Golf ist in Aserbaidschan eine relativ junge Sportart. Seit den frühen 2010er-Jahren zeigt ihre Entwicklung eine Mischung aus Enthusiasmus, Infrastrukturfortschritten und organisatorischen Schwierigkeiten. Ein Meilenstein war die Gründung der Golf-Föderation Aserbaidschans und deren Integration in europäische Strukturen. 2014 richtete das Land mit der Azerbaijan Golf Challenge Open erstmals ein offizielles internationales Turnier aus – ein wichtiger Schritt auf die Weltkarte des Golfsports.
İdman.biz hat den Weg des Golfs in Aserbaidschan untersucht – seine Wurzeln und den aktuellen Stand.
Derzeit sind 154 Golfer offiziell registriert: 131 Männer, 15 Frauen und 8 Junioren. Das Land verfügt über zwei vollständige 18-Loch-Plätze (beide in Privatbesitz) sowie kleinere Trainingsanlagen. Präsident der Föderation ist Rauf Khalilov, Geschäftsführerin Leyla Abbasova. Der Dreamland Golf Club wurde bei den World Golf Awards 2023 als bester Platz des Landes ausgezeichnet. Dennoch ist die Breitenentwicklung begrenzt: hohe Mitgliedsbeiträge und wenige qualifizierte Trainer verhindern eine größere Verbreitung.
In Aserbaidschan finden regelmäßig nationale Turniere statt, etwa das State Agencies Golf Tournament und Zəfər. Aserbaidschanische Athleten nehmen auch international teil; so belegte Emin Rzayev 2024 den 2. Platz beim Turkish Open in Antalya.
Die Zusammenarbeit mit ausländischen Föderationen (Georgien, Türkei) schafft Chancen für Erfahrungsaustausch und gemeinsame Projekte. Doch seit der Azerbaijan Golf Challenge Open 2014 gab es im Land keine großen internationalen Turniere mehr – was die professionelle Entwicklung bremst.

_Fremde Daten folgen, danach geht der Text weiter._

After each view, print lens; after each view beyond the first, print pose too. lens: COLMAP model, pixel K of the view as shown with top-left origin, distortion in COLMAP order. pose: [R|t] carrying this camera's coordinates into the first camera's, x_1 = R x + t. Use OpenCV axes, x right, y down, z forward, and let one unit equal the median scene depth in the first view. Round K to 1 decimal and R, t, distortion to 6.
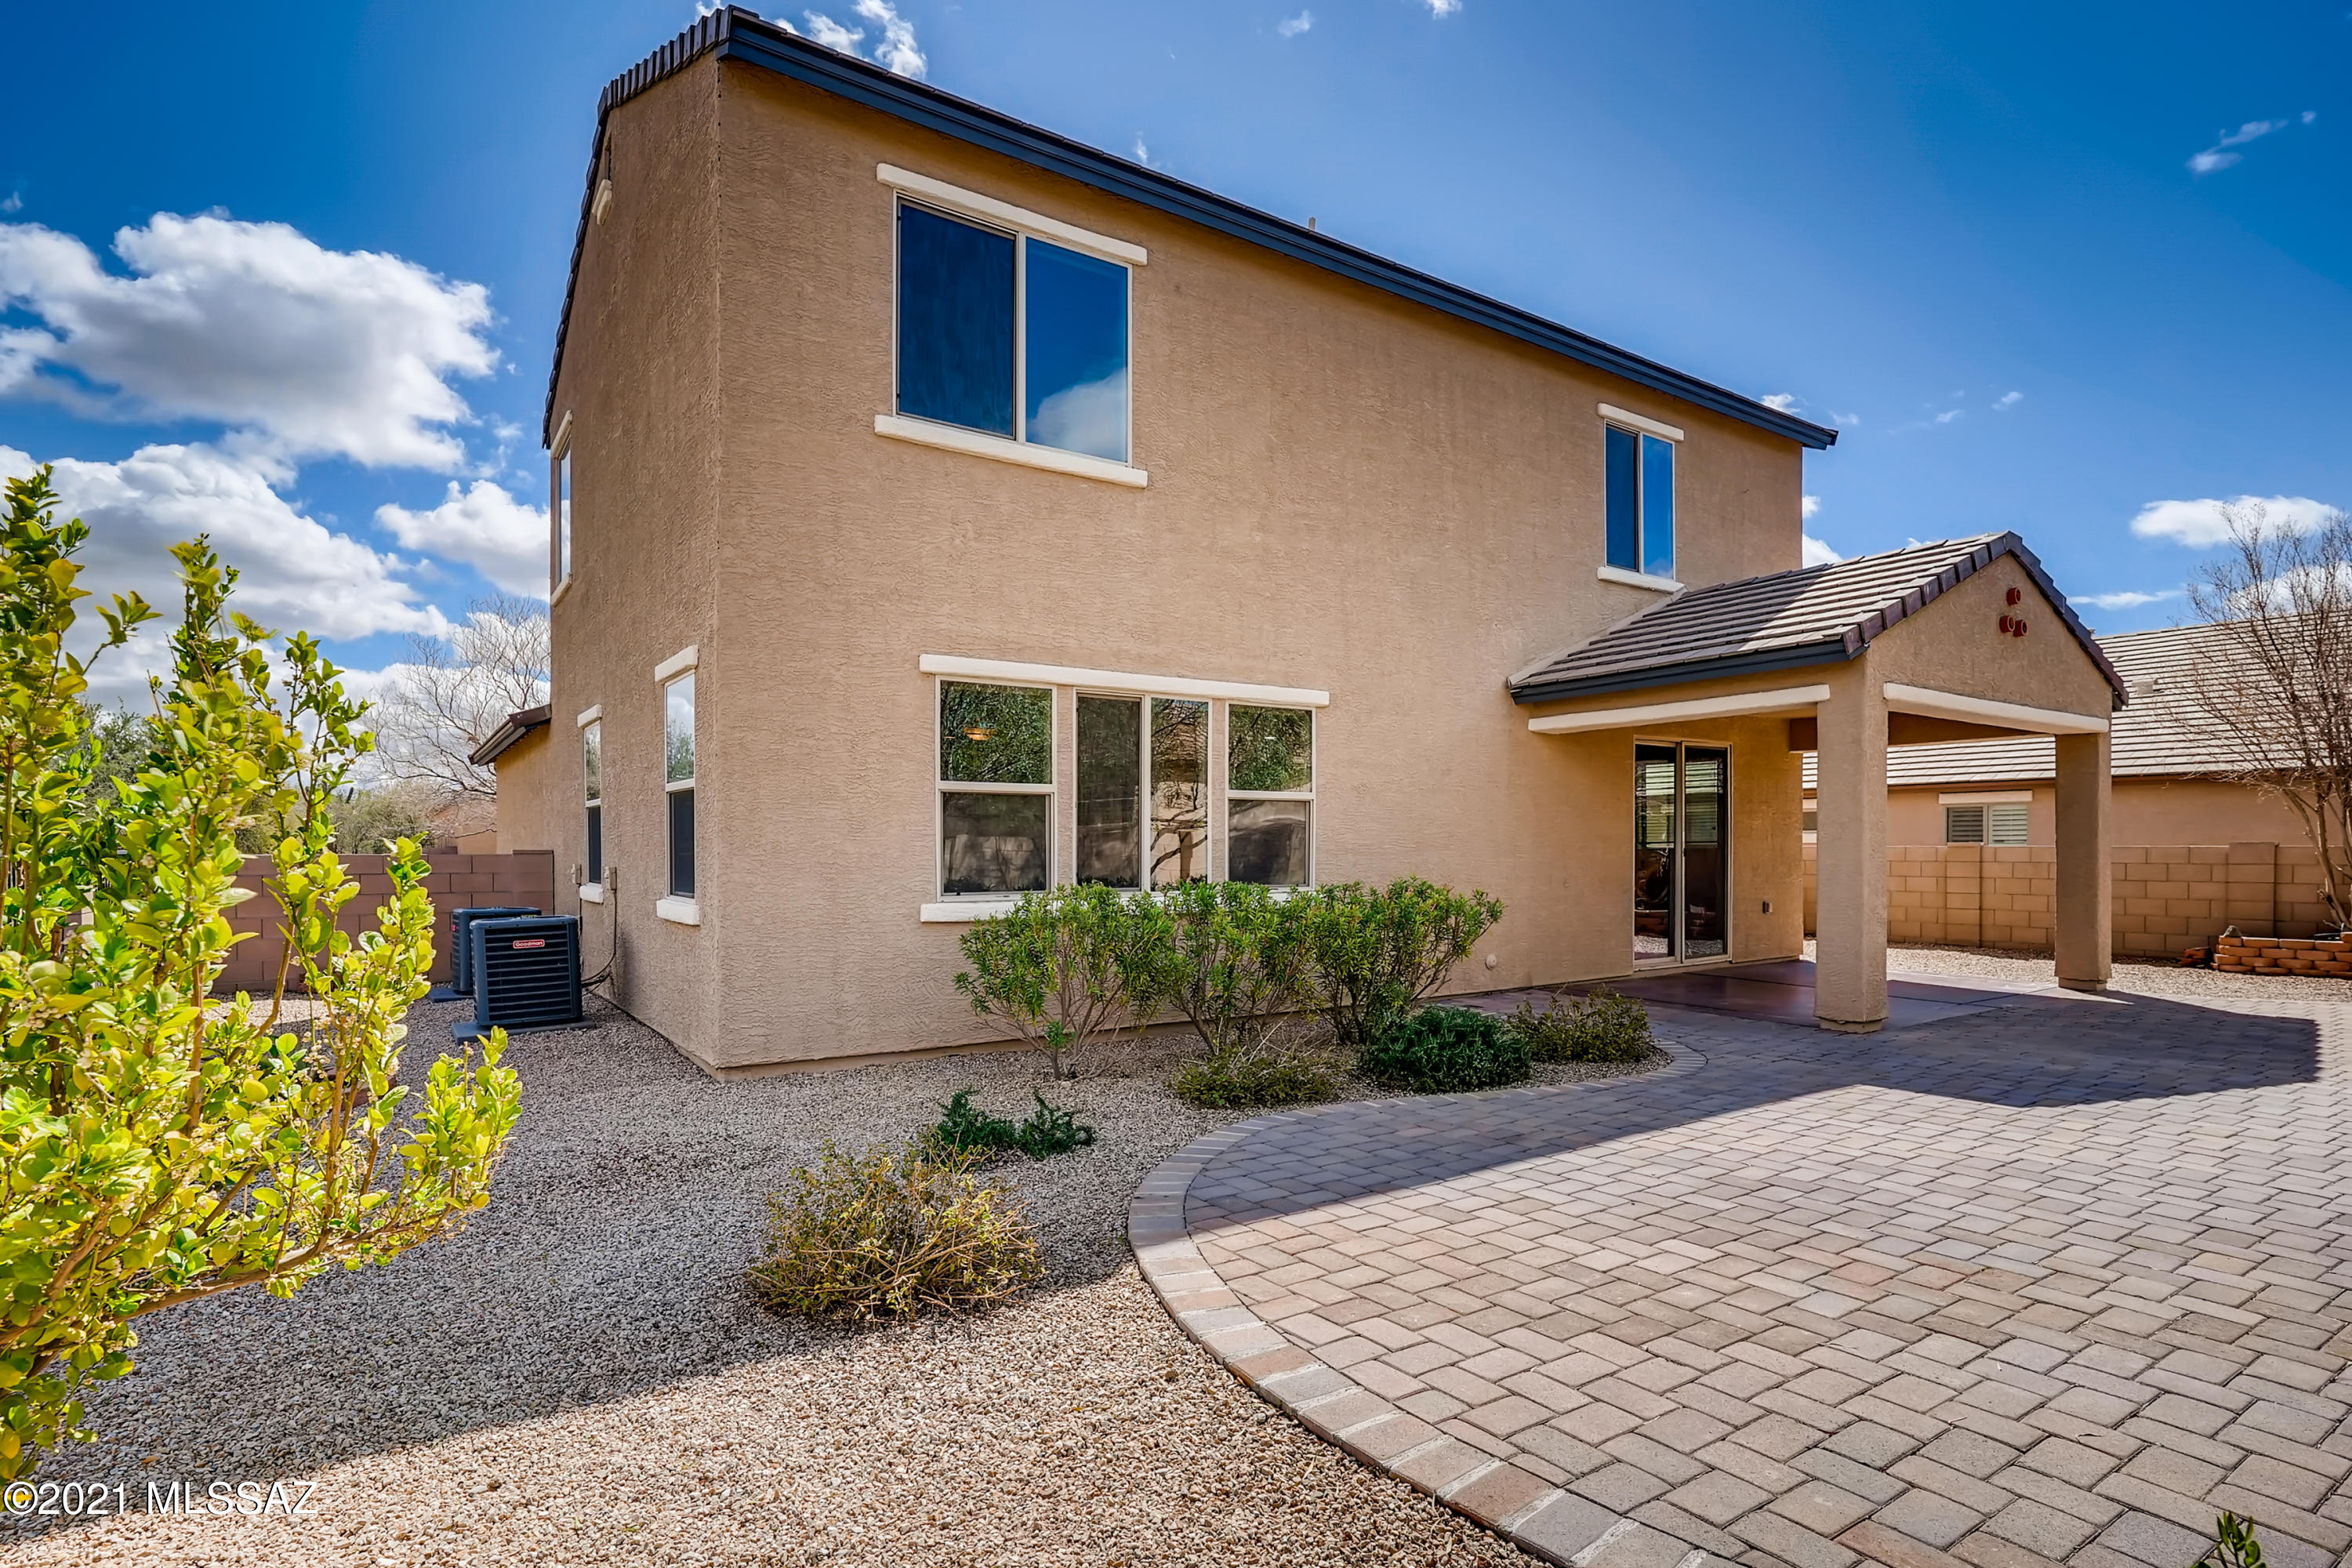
lens RADIAL K [[1150.2, 0, 1186.8], [0, 1150.2, 759.5], [0, 0, 1]] dist [-0.042170, 0.022821]
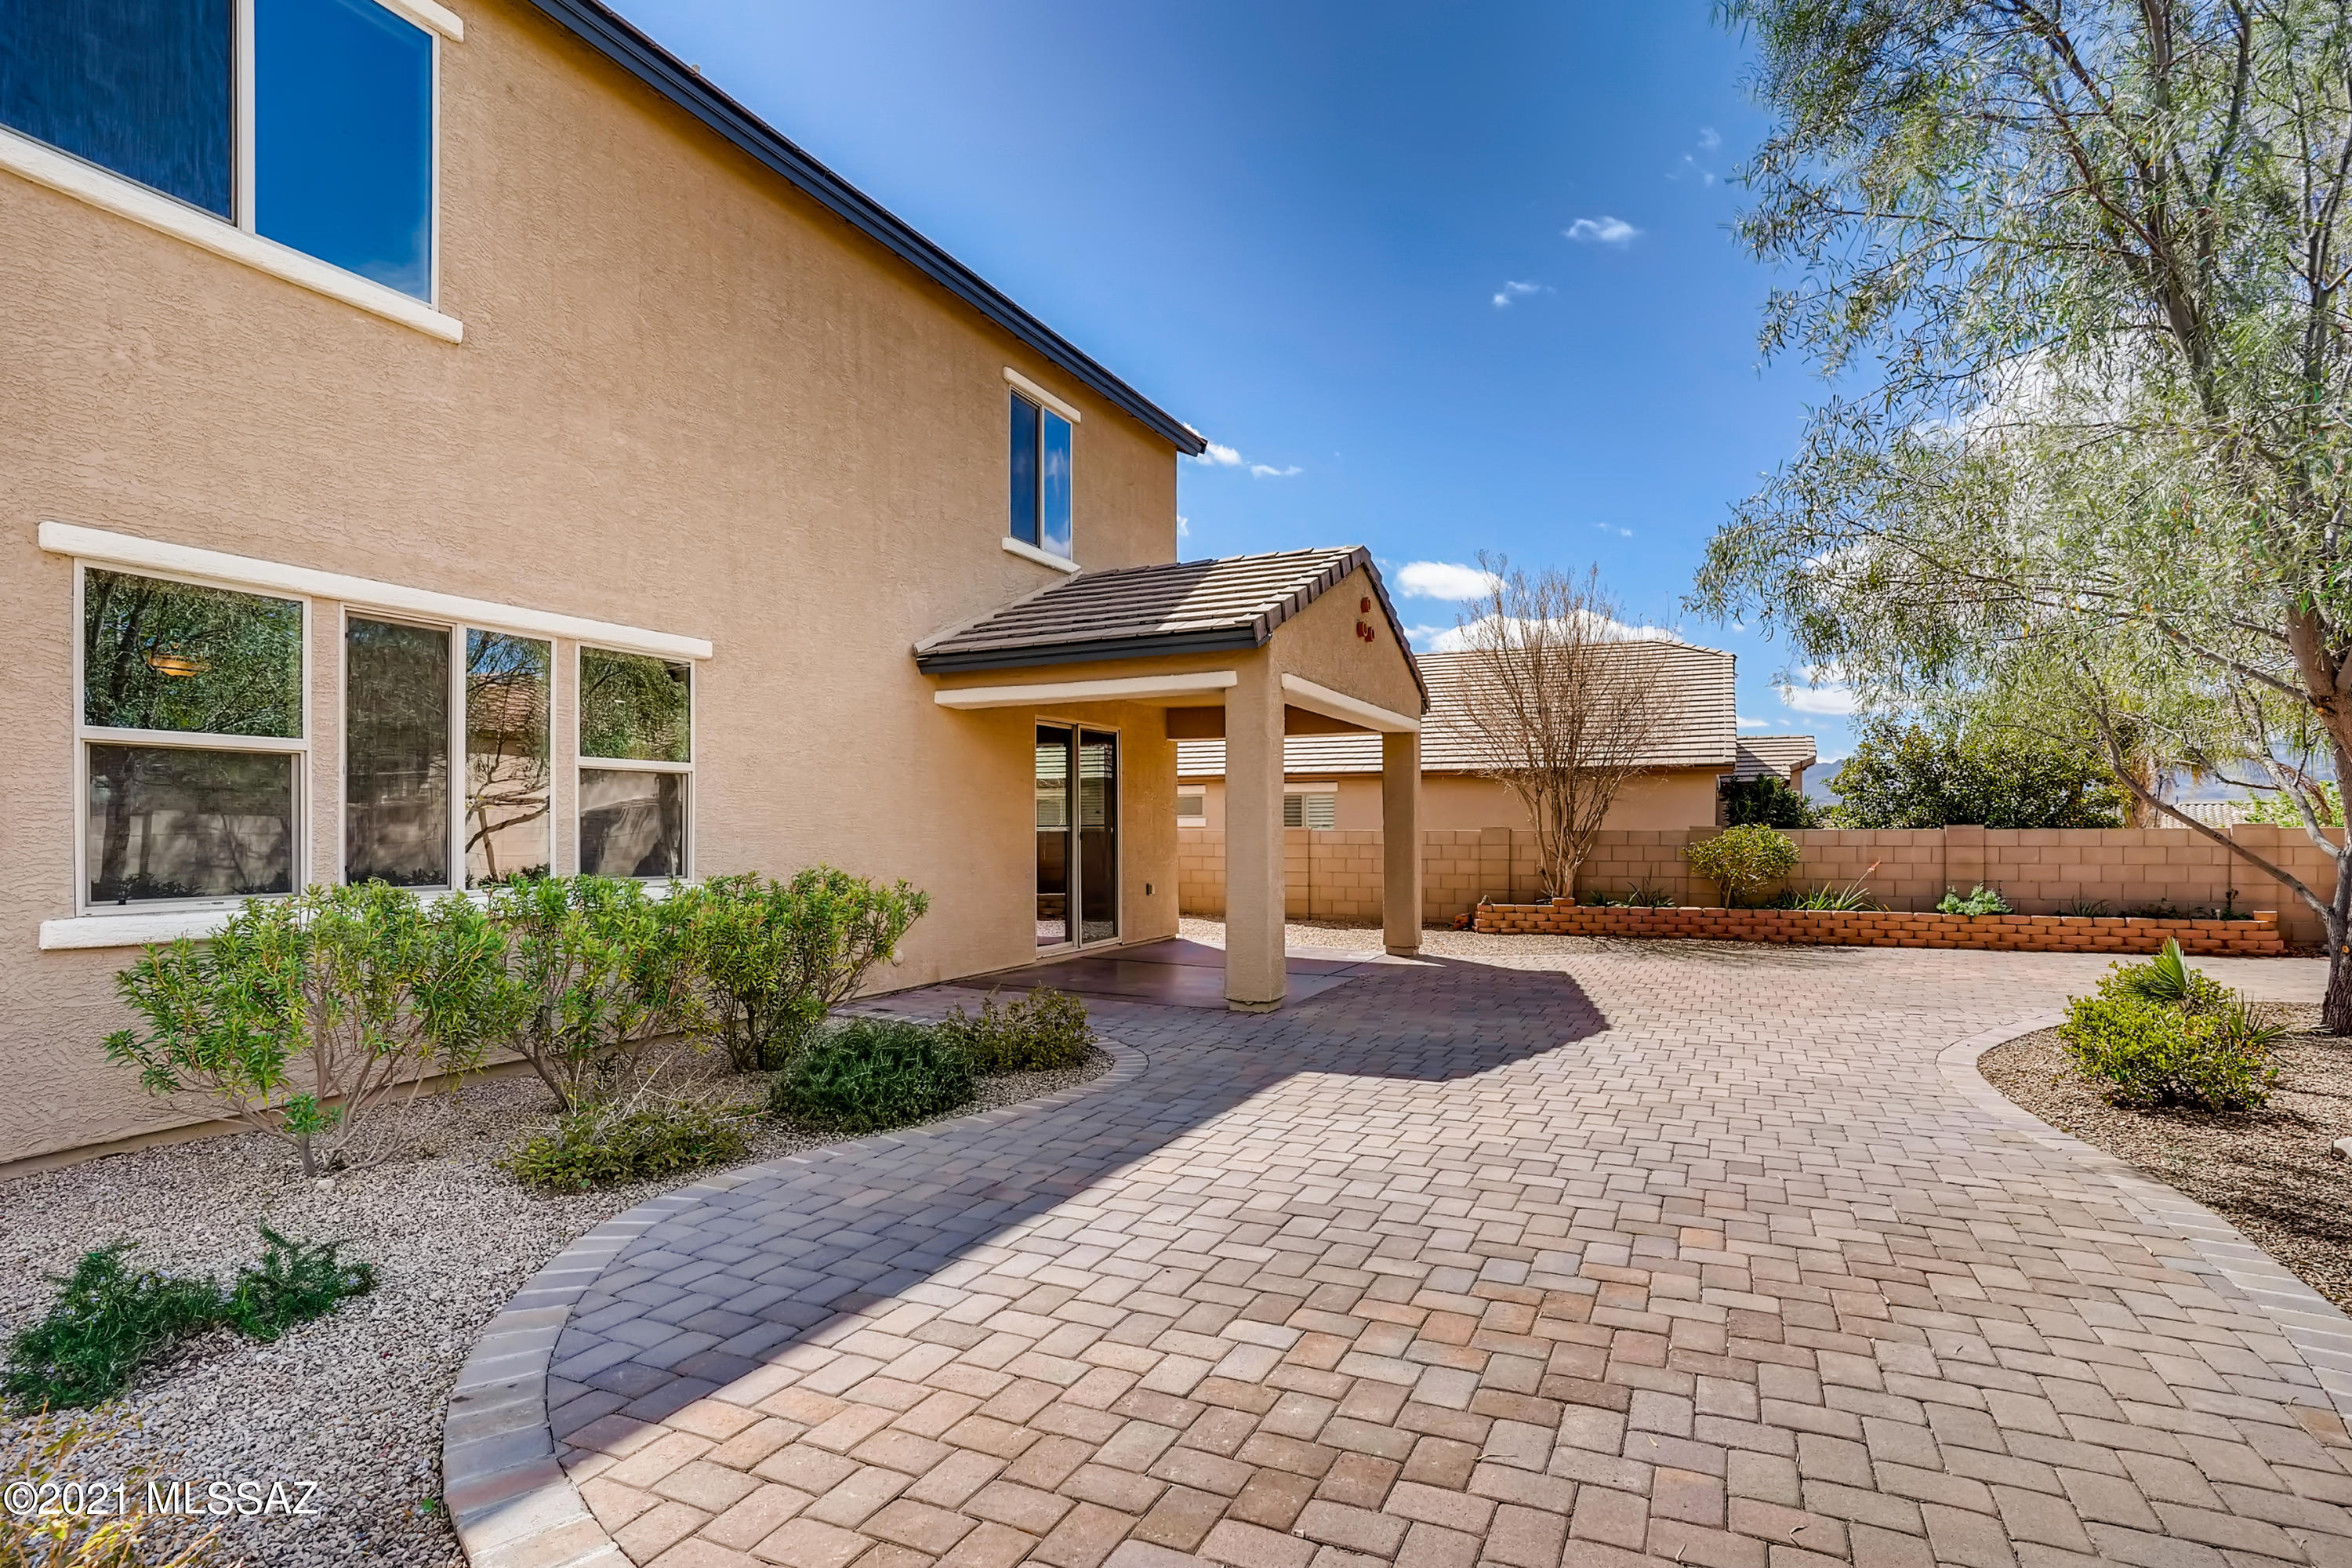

Die Probleme sind offensichtlich: geringe Verbreitung, hohe Kosten, zu wenige Trainer und Schiedsrichter, schwache Öffentlichkeitsarbeit. Die offizielle Website aqf.az funktioniert nicht, und agf.org.az ist leer. Dies mindert Transparenz und Sponsoreninteresse. Das Fehlen regelmäßiger großer Turniere behindert zudem den Aufbau einer Profielite. Mit der richtigen Strategie und Unterstützung könnte Golf in Aserbaidschan jedoch einen neuen Aufschwung erleben.
Die Zukunft hängt von der Popularisierung bei Jugendlichen, Programmen wie „Golf für alle“, der Ausbildung von Trainern und Schiedsrichtern, besserer Infrastruktur und Kommunikationsstrategien ab. Wird der Fokus auf Zugänglichkeit, Bildung und internationale Zusammenarbeit gelegt, kann Golf in Aserbaidschan zu einer stabilen und wachsenden Sportart werden.